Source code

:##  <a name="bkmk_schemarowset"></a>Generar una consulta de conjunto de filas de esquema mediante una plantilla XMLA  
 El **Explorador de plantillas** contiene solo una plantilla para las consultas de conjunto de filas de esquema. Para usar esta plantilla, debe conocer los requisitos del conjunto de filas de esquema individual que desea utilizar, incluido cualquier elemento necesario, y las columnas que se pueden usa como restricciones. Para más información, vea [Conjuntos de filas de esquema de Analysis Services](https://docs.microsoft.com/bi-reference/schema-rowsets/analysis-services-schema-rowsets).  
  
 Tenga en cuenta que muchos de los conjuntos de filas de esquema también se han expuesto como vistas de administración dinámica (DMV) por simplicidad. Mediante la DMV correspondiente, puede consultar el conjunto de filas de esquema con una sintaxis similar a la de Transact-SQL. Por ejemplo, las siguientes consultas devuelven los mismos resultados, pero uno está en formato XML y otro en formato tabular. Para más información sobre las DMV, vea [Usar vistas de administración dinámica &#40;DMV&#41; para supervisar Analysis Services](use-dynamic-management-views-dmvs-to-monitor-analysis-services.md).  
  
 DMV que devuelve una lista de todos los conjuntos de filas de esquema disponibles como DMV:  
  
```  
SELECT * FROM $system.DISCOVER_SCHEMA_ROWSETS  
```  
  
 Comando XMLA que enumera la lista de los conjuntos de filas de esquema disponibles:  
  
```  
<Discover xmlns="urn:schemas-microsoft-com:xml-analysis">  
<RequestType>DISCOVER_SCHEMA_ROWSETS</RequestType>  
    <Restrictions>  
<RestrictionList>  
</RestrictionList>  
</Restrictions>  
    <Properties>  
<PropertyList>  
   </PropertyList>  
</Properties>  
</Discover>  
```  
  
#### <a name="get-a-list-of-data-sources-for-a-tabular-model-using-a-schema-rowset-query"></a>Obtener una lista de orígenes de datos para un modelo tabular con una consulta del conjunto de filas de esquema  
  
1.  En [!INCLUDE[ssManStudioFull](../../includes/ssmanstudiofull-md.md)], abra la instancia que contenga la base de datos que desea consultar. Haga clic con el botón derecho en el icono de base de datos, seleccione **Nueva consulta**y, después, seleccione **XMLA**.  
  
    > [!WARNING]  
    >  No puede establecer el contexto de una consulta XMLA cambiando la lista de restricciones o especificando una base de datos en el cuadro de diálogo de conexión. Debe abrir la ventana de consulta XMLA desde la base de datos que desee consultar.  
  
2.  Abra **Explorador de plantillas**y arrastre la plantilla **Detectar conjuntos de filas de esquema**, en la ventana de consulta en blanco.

#### [The task]
Write out each line above that contains the word "plantilla".

#### [The answer]
:##  <a name="bkmk_schemarowset"></a>Generar una consulta de conjunto de filas de esquema mediante una plantilla XMLA  
 El **Explorador de plantillas** contiene solo una plantilla para las consultas de conjunto de filas de esquema. Para usar esta plantilla, debe conocer los requisitos del conjunto de filas de esquema individual que desea utilizar, incluido cualquier elemento necesario, y las columnas que se pueden usa como restricciones. Para más información, vea [Conjuntos de filas de esquema de Analysis Services](https://docs.microsoft.com/bi-reference/schema-rowsets/analysis-services-schema-rowsets).  
2.  Abra **Explorador de plantillas**y arrastre la plantilla **Detectar conjuntos de filas de esquema**, en la ventana de consulta en blanco.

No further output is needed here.